- Born: Ypsilanti, Michigan
- Died: August 20, 2005 (aged 61)
- Occupation: Professor of Law

= Larry Soderquist =

American author and law professor (1944–2005)

Larry D. Soderquist (July 20, 1944 – August 20, 2005) was a noted author and Professor of Law at Vanderbilt University Law School from 1981 to 2005 and director at Corporate and Securities Law Institute from 1993 to 2005.

==Biography==
Soderquist was born in Ypsilanti, Michigan and received his B.S. from Eastern Michigan University in 1966; his J.D. from Harvard in 1969; and his D.Min. from Trinity College of the Bible and Theological Seminary in 1998. Soderquist was an ordained minister. Before coming to Vanderbilt, Soderquist taught at the University of Notre Dame.
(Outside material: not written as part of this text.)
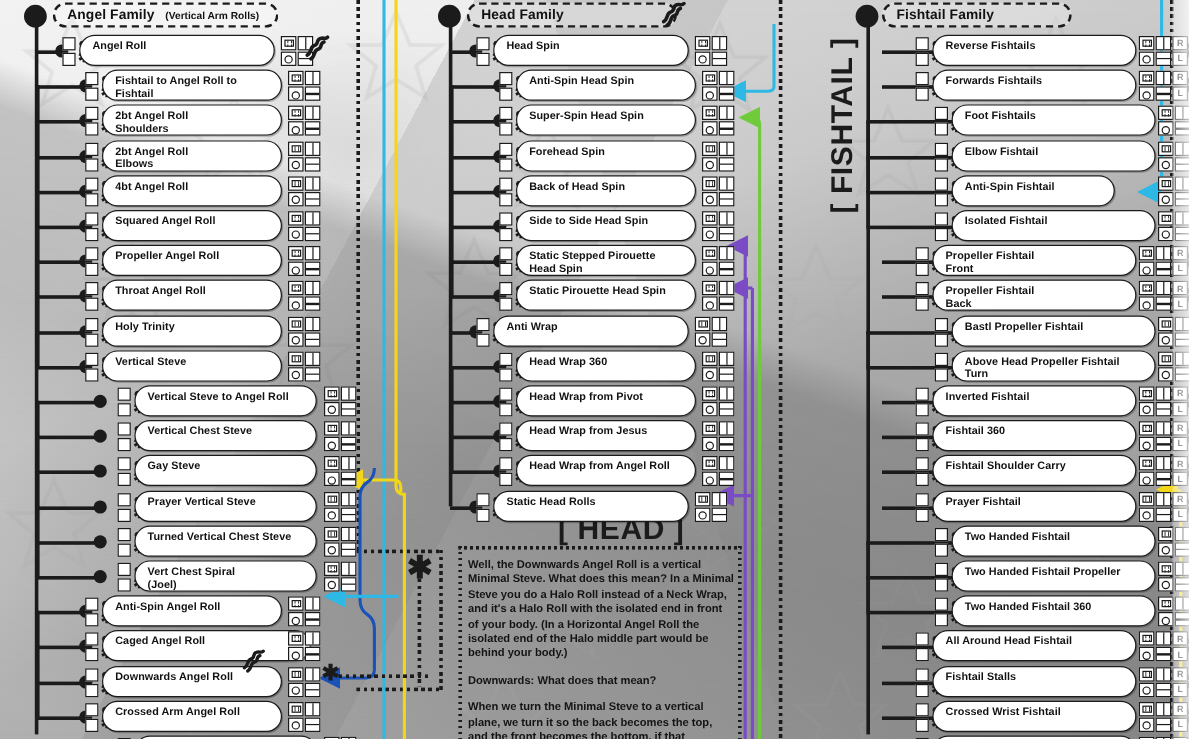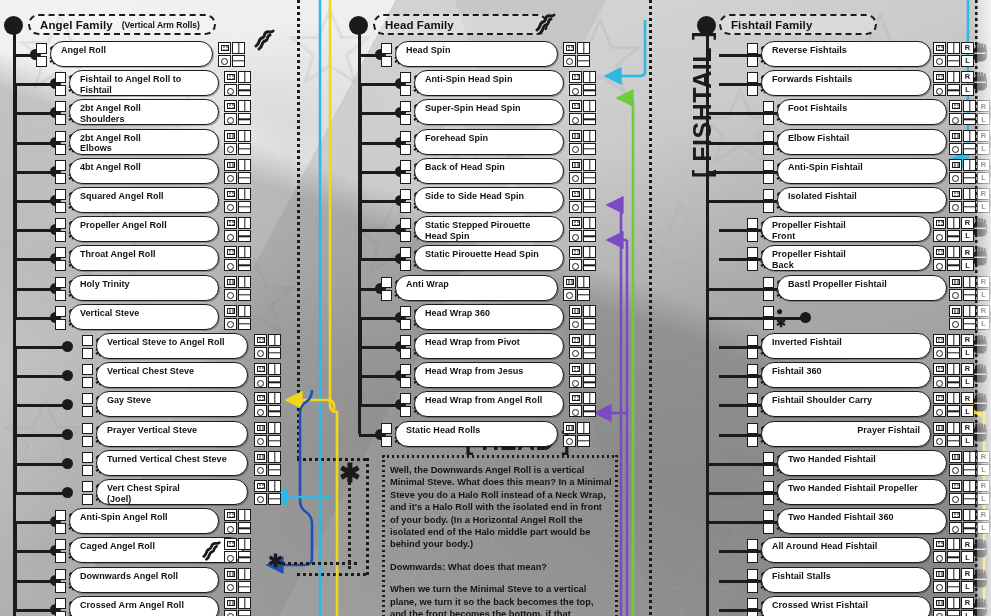"Angel Family" .col { margin-left: none -> 16px; top: 12px -> 0 }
Prior to teaching, he was an Army Captain during the Vietnam War; after that, he practiced law on Wall Street with Milbank, Tweed, Hadley & McCloy. Soderquist was a Fulbright Scholar at Moscow State University during the Cold War. Other military positions include serving as chief intelligence officer on a General's staff.

Soderquist also penned two mystery novels outside of his academic work: The Labcoat (1998) and The Iraqi Provocation (2003).

On July 3, 2005, Soderquist was in a serious car accident and died from his injuries the next month, aged 61. He was interred at Arlington National Cemetery in Virginia.